## ASSIGNMENT
Leaving the pictures aside, return the listing exactly as it appears.

Segment Start: THE DATA

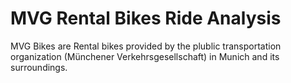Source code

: # MVG Rental Bikes Ride Analysis 
MVG Bikes are Rental bikes provided by the plublic transportation organization (Münchener Verkehrsgesellschaft) in Munich and its surroundings. 
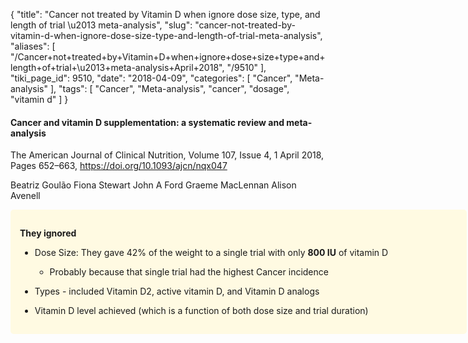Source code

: {
    "title": "Cancer not treated by Vitamin D when ignore dose size, type, and length of trial \u2013 meta-analysis",
    "slug": "cancer-not-treated-by-vitamin-d-when-ignore-dose-size-type-and-length-of-trial-meta-analysis",
    "aliases": [
        "/Cancer+not+treated+by+Vitamin+D+when+ignore+dose+size+type+and+length+of+trial+\u2013+meta-analysis+April+2018",
        "/9510"
    ],
    "tiki_page_id": 9510,
    "date": "2018-04-09",
    "categories": [
        "Cancer",
        "Meta-analysis"
    ],
    "tags": [
        "Cancer",
        "Meta-analysis",
        "cancer",
        "dosage",
        "vitamin d"
    ]
}


#### Cancer and vitamin D supplementation: a systematic review and meta-analysis

The American Journal of Clinical Nutrition, Volume 107, Issue 4, 1 April 2018, Pages 652–663, https://doi.org/10.1093/ajcn/nqx047

Beatriz Goulão  Fiona Stewart  John A Ford  Graeme MacLennan Alison Avenell

<div class="border" style="background-color:#FFFAE2;padding:15px;margin:10px 0;border-radius:5px;width:700px">

 **They ignored** 

* Dose Size: They gave 42% of the weight to a single trial with only  **800 IU**  of vitamin D

   * Probably because that single trial had the highest Cancer incidence

* Types - included Vitamin D2, active vitamin D, and Vitamin D analogs

* Vitamin D level achieved (which is a function of both dose size and trial duration)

Segment End: THE DATA

## SOLUTION FOR THIS TASK
Source code

: # MVG Rental Bikes Ride Analysis 
MVG Bikes are Rental bikes provided by the plublic transportation organization (Münchener Verkehrsgesellschaft) in Munich and its surroundings. 
Source code

: {
    "title": "Cancer not treated by Vitamin D when ignore dose size, type, and length of trial \u2013 meta-analysis",
    "slug": "cancer-not-treated-by-vitamin-d-when-ignore-dose-size-type-and-length-of-trial-meta-analysis",
    "aliases": [
        "/Cancer+not+treated+by+Vitamin+D+when+ignore+dose+size+type+and+length+of+trial+\u2013+meta-analysis+April+2018",
        "/9510"
    ],
    "tiki_page_id": 9510,
    "date": "2018-04-09",
    "categories": [
        "Cancer",
        "Meta-analysis"
    ],
    "tags": [
        "Cancer",
        "Meta-analysis",
        "cancer",
        "dosage",
        "vitamin d"
    ]
}


#### Cancer and vitamin D supplementation: a systematic review and meta-analysis

The American Journal of Clinical Nutrition, Volume 107, Issue 4, 1 April 2018, Pages 652–663, https://doi.org/10.1093/ajcn/nqx047

Beatriz Goulão  Fiona Stewart  John A Ford  Graeme MacLennan Alison Avenell

<div class="border" style="background-color:#FFFAE2;padding:15px;margin:10px 0;border-radius:5px;width:700px">

 **They ignored** 

* Dose Size: They gave 42% of the weight to a single trial with only  **800 IU**  of vitamin D

   * Probably because that single trial had the highest Cancer incidence

* Types - included Vitamin D2, active vitamin D, and Vitamin D analogs

* Vitamin D level achieved (which is a function of both dose size and trial duration)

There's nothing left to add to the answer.